Let $$L = \ln(2\ln(3\ln(4\ln(5\ln(6\ln(7 \cdots))))))$$
Then does $L$ converge to any finite value? If yes then how and which value does it converge to? If no then why?
While fiddling around with the calculator I saw that
$\ln(2\ln(3\ln(4\ln(5\ln(6\ln(7)))))) = 1.35280544$
$\ln(2\ln(3\ln(4\ln(5\ln(6\ln(7\ln(8))))))) = 1.3633034$
$\ln(2\ln(3\ln(4\ln(5\ln(6\ln(7\ln(8\ln(9)))))))) = 1.366565132$
So, does this converge anywhere?
Let $L_n= \ln(2\ln(3\ln(4\ldots \ln(n)\ldots )))$
Starting from "$n\ln(n+1)\geq n$" , it's not difficult to show that $(L_n)_{n\geqslant 2}$ is increasing.

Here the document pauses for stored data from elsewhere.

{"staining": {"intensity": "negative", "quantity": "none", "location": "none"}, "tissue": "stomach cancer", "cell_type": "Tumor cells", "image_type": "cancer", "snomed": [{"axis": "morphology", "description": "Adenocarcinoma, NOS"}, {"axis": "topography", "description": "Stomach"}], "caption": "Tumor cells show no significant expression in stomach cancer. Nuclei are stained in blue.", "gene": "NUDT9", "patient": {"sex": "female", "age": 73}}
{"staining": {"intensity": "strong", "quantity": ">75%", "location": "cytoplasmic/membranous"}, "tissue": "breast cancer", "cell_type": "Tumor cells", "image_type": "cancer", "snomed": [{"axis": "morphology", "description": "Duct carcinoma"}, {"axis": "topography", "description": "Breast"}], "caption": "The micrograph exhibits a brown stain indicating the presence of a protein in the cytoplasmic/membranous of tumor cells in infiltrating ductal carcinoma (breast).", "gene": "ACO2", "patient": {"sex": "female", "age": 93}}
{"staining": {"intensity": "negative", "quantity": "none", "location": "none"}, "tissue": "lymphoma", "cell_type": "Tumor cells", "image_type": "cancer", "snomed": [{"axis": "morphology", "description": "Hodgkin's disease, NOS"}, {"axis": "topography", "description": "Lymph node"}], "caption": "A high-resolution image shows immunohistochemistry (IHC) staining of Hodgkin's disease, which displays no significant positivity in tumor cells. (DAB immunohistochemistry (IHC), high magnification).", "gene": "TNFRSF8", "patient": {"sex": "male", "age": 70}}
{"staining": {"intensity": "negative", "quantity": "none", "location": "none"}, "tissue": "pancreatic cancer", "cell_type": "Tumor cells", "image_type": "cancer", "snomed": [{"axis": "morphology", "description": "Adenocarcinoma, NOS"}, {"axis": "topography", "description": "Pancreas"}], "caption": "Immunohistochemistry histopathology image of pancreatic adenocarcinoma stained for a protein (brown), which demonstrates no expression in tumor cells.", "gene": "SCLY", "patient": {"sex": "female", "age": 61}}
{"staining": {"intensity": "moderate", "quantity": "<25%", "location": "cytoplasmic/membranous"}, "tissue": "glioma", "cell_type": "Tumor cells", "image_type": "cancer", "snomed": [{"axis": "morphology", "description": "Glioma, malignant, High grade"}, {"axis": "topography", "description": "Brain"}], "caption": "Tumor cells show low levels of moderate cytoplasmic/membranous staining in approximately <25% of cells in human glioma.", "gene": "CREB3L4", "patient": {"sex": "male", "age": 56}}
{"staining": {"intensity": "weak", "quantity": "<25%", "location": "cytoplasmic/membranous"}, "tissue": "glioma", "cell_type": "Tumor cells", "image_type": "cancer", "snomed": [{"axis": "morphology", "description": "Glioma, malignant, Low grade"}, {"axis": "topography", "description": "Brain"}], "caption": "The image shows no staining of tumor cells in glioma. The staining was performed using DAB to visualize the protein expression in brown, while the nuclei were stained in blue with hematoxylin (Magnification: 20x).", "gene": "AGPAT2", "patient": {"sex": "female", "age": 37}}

We can show that $\ \forall x \in [1,+\infty[ \ , \ \ln(x) \leq \sqrt{x}$
Then: $\forall n \geqslant 4 \ , \ L_n \leq \sqrt{2\sqrt{3\sqrt{4 ...\sqrt{n}}}} = \exp\left( \displaystyle \sum_{k=2}^n \dfrac{\ln(k)}{2^{k-1}}\right) \leq\exp\left( \displaystyle \sum_{k=2}^{+\infty} \dfrac{\ln(k)}{2^{k-1}}\right) $
So, $(L_n)_{n\geqslant 2}$ is bounded and increasing. It's convergent.